The Swedish state radio has decided to bar two members of the staff of the Swedish meteorological institute SMHI from appearing in the radio’s weather programs. The reason given by the radio management is that they are not suitable for radio broadcast. The truth is that they speak the “wrong” dialects. Only proper Swedish (the regional language of Svealand) is apparently allowed on state radio. And of course, one of the barred meteorologists is Scanian.




One reaction is the turn-out of the fire brigade – i.e. the Minister of Culture himself. “Protect the language by law”, he shouts as he drives his linguistic fire engine to save his Swedish language-baby in distress.



The Swedish Minister of Culture doesn’t give up. Some weeks ago he was interviewed in an article in one of the most influential mass media in the country, the Stockholm newspaper Svenska Dagbladet. He said that he will make a renewed effort to pass legislation in the Swedish state parliament in favour of protecting the official Swedish language as the only official language in the country. The same parliament voted in December 2005 against such legislation.



Just once, I’d like to see someone adopt a language policy that recognizes the diversity of language and that allows individuals to speak they way they want.
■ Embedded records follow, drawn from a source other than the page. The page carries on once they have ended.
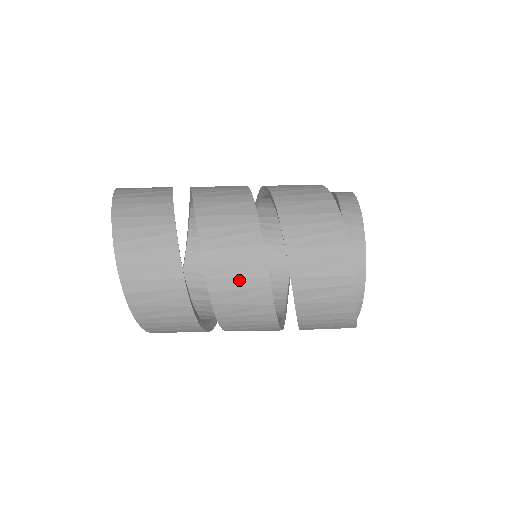
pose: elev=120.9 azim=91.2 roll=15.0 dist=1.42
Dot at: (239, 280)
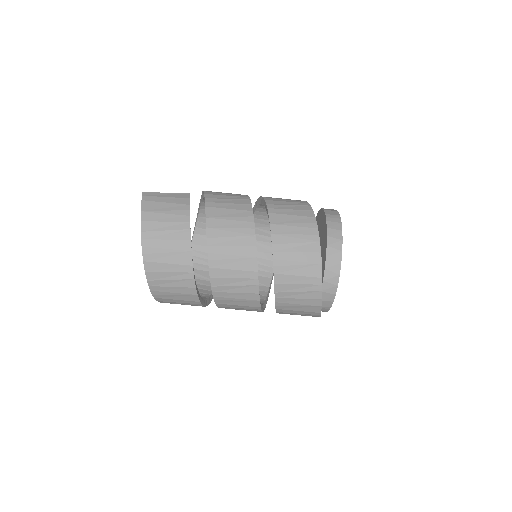
Dot at: (239, 306)
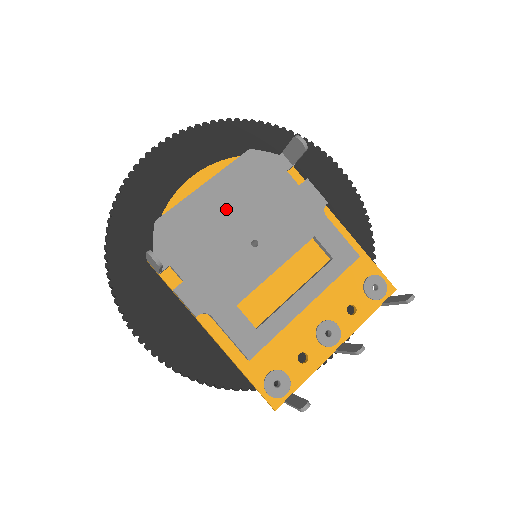
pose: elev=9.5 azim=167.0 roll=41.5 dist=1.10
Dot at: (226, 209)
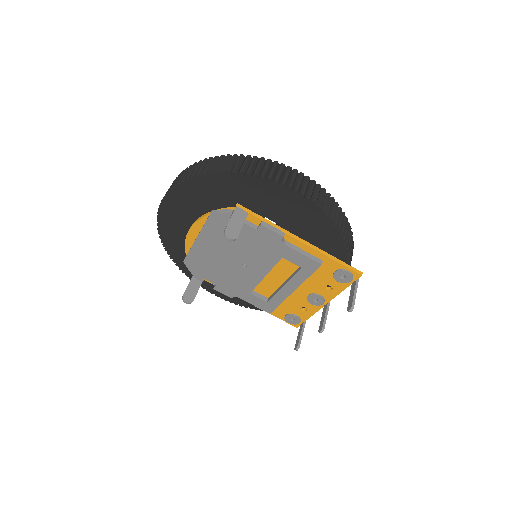
Dot at: (217, 251)
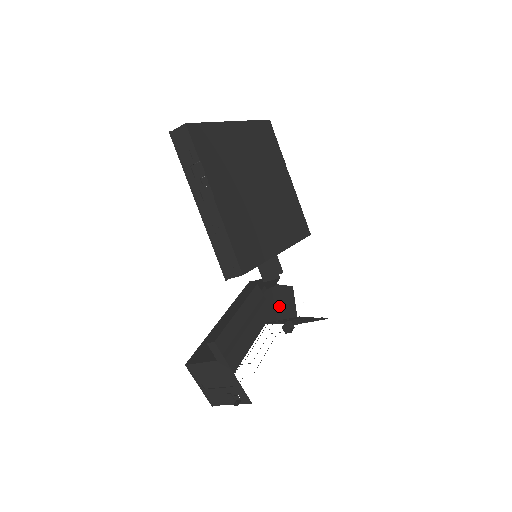
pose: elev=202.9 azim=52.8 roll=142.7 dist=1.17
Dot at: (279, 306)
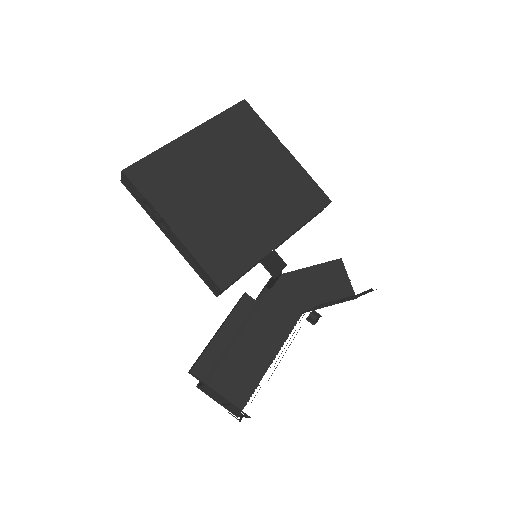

Oh wait, that's still the official US Government policy.

4 comments:

boredoom said...

You have to go back to before nation-states to find that Scania was a sovereign territory. Then it was Danish till the Swedes pwned them in 1658. The dialect is pretty particular, but to call it a different language is to overstate things considerably There are probably other dialects in the country that diverge just as much from "rikssvenska," as spoken by the Mandarins in Stockholm.

BTW, on the Danish island of Bornholm, they speak a dialect of Danish that sounds pretty close to Swedish. It may close to what the Scanians spoke before the Swedish conquista.

liberal elite said...

I've got to go to Bornholm. They seem like Danes I can hang with.

boredoom said...

Did you see "Pelle the Conqueror"? It's set on Bornholm.

liberal elite said...

I did. It's one of Kris's favorite movies. I was wondering why they were speaking Swedish in Denmark.